• _GIVEN RECORDS_:
[Start of Attachment]

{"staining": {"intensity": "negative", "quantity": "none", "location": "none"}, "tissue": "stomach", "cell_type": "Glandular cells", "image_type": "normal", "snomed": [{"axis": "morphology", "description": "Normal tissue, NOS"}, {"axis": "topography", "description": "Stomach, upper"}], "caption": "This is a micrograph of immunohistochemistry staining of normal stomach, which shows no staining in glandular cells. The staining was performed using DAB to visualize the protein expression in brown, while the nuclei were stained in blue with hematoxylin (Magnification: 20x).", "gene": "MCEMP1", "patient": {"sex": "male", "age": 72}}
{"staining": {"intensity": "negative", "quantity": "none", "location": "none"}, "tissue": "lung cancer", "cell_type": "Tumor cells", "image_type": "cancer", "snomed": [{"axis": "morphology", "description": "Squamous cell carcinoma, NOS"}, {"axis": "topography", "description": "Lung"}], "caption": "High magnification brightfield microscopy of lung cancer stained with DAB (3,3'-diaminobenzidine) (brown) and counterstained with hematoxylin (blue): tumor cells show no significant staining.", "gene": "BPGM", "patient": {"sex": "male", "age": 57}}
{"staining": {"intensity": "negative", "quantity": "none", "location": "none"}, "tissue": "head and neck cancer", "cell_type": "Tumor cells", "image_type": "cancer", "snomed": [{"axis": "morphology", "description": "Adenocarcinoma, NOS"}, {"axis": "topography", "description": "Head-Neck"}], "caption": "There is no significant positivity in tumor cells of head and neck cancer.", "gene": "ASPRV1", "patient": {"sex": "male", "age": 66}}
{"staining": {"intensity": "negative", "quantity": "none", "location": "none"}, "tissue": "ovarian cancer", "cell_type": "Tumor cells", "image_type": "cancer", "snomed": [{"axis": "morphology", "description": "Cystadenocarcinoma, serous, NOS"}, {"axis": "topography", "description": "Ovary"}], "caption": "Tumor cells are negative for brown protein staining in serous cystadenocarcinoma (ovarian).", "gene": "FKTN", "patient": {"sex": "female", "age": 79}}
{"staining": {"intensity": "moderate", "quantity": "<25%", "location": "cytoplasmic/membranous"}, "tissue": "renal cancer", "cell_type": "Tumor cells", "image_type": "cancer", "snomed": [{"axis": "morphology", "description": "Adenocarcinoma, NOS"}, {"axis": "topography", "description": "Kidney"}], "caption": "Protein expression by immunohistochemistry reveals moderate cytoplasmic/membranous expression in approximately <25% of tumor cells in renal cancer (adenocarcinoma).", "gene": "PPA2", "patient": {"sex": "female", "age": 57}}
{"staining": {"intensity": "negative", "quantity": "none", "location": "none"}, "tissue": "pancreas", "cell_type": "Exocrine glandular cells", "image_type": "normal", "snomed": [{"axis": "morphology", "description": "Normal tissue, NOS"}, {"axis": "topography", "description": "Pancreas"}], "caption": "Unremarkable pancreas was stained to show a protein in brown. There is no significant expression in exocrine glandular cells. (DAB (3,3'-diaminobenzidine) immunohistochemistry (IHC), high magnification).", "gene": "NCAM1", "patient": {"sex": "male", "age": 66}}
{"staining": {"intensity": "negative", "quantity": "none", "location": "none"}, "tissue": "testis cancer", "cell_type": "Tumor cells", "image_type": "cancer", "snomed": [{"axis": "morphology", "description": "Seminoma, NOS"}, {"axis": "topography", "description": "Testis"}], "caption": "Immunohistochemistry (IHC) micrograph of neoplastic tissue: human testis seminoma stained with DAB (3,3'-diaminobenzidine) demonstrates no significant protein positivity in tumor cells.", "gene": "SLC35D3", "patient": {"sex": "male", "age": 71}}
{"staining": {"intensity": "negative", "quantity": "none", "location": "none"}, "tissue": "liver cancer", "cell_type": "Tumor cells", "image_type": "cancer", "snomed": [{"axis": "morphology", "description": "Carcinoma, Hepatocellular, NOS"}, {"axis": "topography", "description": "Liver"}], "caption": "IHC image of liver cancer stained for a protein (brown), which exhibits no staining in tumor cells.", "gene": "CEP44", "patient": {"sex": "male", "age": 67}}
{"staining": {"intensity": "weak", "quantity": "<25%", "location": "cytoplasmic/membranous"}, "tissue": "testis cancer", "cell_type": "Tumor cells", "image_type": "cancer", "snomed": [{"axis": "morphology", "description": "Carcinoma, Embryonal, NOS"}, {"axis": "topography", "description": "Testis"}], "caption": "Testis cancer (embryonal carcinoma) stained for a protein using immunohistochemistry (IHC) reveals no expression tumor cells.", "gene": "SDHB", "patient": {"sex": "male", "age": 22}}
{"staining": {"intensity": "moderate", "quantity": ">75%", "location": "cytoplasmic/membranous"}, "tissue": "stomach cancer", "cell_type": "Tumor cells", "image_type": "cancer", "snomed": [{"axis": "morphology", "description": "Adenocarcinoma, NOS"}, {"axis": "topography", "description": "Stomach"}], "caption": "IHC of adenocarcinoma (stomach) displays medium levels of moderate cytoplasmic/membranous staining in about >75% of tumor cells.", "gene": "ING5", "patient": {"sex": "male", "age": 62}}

[End of Attachment]

• _WHAT NEEDS TO BE DONE_: An acceptable answer repeats every entry exactly, with nothing omitted.

• _RESULT OF THE EXERCISE_:
{"staining": {"intensity": "negative", "quantity": "none", "location": "none"}, "tissue": "stomach", "cell_type": "Glandular cells", "image_type": "normal", "snomed": [{"axis": "morphology", "description": "Normal tissue, NOS"}, {"axis": "topography", "description": "Stomach, upper"}], "caption": "This is a micrograph of immunohistochemistry staining of normal stomach, which shows no staining in glandular cells. The staining was performed using DAB to visualize the protein expression in brown, while the nuclei were stained in blue with hematoxylin (Magnification: 20x).", "gene": "MCEMP1", "patient": {"sex": "male", "age": 72}}
{"staining": {"intensity": "negative", "quantity": "none", "location": "none"}, "tissue": "lung cancer", "cell_type": "Tumor cells", "image_type": "cancer", "snomed": [{"axis": "morphology", "description": "Squamous cell carcinoma, NOS"}, {"axis": "topography", "description": "Lung"}], "caption": "High magnification brightfield microscopy of lung cancer stained with DAB (3,3'-diaminobenzidine) (brown) and counterstained with hematoxylin (blue): tumor cells show no significant staining.", "gene": "BPGM", "patient": {"sex": "male", "age": 57}}
{"staining": {"intensity": "negative", "quantity": "none", "location": "none"}, "tissue": "head and neck cancer", "cell_type": "Tumor cells", "image_type": "cancer", "snomed": [{"axis": "morphology", "description": "Adenocarcinoma, NOS"}, {"axis": "topography", "description": "Head-Neck"}], "caption": "There is no significant positivity in tumor cells of head and neck cancer.", "gene": "ASPRV1", "patient": {"sex": "male", "age": 66}}
{"staining": {"intensity": "negative", "quantity": "none", "location": "none"}, "tissue": "ovarian cancer", "cell_type": "Tumor cells", "image_type": "cancer", "snomed": [{"axis": "morphology", "description": "Cystadenocarcinoma, serous, NOS"}, {"axis": "topography", "description": "Ovary"}], "caption": "Tumor cells are negative for brown protein staining in serous cystadenocarcinoma (ovarian).", "gene": "FKTN", "patient": {"sex": "female", "age": 79}}
{"staining": {"intensity": "moderate", "quantity": "<25%", "location": "cytoplasmic/membranous"}, "tissue": "renal cancer", "cell_type": "Tumor cells", "image_type": "cancer", "snomed": [{"axis": "morphology", "description": "Adenocarcinoma, NOS"}, {"axis": "topography", "description": "Kidney"}], "caption": "Protein expression by immunohistochemistry reveals moderate cytoplasmic/membranous expression in approximately <25% of tumor cells in renal cancer (adenocarcinoma).", "gene": "PPA2", "patient": {"sex": "female", "age": 57}}
{"staining": {"intensity": "negative", "quantity": "none", "location": "none"}, "tissue": "pancreas", "cell_type": "Exocrine glandular cells", "image_type": "normal", "snomed": [{"axis": "morphology", "description": "Normal tissue, NOS"}, {"axis": "topography", "description": "Pancreas"}], "caption": "Unremarkable pancreas was stained to show a protein in brown. There is no significant expression in exocrine glandular cells. (DAB (3,3'-diaminobenzidine) immunohistochemistry (IHC), high magnification).", "gene": "NCAM1", "patient": {"sex": "male", "age": 66}}
{"staining": {"intensity": "negative", "quantity": "none", "location": "none"}, "tissue": "testis cancer", "cell_type": "Tumor cells", "image_type": "cancer", "snomed": [{"axis": "morphology", "description": "Seminoma, NOS"}, {"axis": "topography", "description": "Testis"}], "caption": "Immunohistochemistry (IHC) micrograph of neoplastic tissue: human testis seminoma stained with DAB (3,3'-diaminobenzidine) demonstrates no significant protein positivity in tumor cells.", "gene": "SLC35D3", "patient": {"sex": "male", "age": 71}}
{"staining": {"intensity": "negative", "quantity": "none", "location": "none"}, "tissue": "liver cancer", "cell_type": "Tumor cells", "image_type": "cancer", "snomed": [{"axis": "morphology", "description": "Carcinoma, Hepatocellular, NOS"}, {"axis": "topography", "description": "Liver"}], "caption": "IHC image of liver cancer stained for a protein (brown), which exhibits no staining in tumor cells.", "gene": "CEP44", "patient": {"sex": "male", "age": 67}}
{"staining": {"intensity": "weak", "quantity": "<25%", "location": "cytoplasmic/membranous"}, "tissue": "testis cancer", "cell_type": "Tumor cells", "image_type": "cancer", "snomed": [{"axis": "morphology", "description": "Carcinoma, Embryonal, NOS"}, {"axis": "topography", "description": "Testis"}], "caption": "Testis cancer (embryonal carcinoma) stained for a protein using immunohistochemistry (IHC) reveals no expression tumor cells.", "gene": "SDHB", "patient": {"sex": "male", "age": 22}}
{"staining": {"intensity": "moderate", "quantity": ">75%", "location": "cytoplasmic/membranous"}, "tissue": "stomach cancer", "cell_type": "Tumor cells", "image_type": "cancer", "snomed": [{"axis": "morphology", "description": "Adenocarcinoma, NOS"}, {"axis": "topography", "description": "Stomach"}], "caption": "IHC of adenocarcinoma (stomach) displays medium levels of moderate cytoplasmic/membranous staining in about >75% of tumor cells.", "gene": "ING5", "patient": {"sex": "male", "age": 62}}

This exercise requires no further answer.